• [Task requirements] Transcribe the records that follow in their entirety, omitting any pictures.

[Stored data]
===============
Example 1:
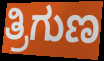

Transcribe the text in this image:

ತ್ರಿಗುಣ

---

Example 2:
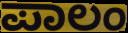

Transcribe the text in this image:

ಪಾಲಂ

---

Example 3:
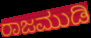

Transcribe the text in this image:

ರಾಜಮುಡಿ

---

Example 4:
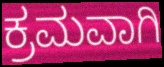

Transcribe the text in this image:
===============
• [Exercise response]
Example 1:

Transcribe the text in this image:

ತ್ರಿಗುಣ

---

Example 2:

Transcribe the text in this image:

ಪಾಲಂ

---

Example 3:

Transcribe the text in this image:

ರಾಜಮುಡಿ

---

Example 4:

Transcribe the text in this image:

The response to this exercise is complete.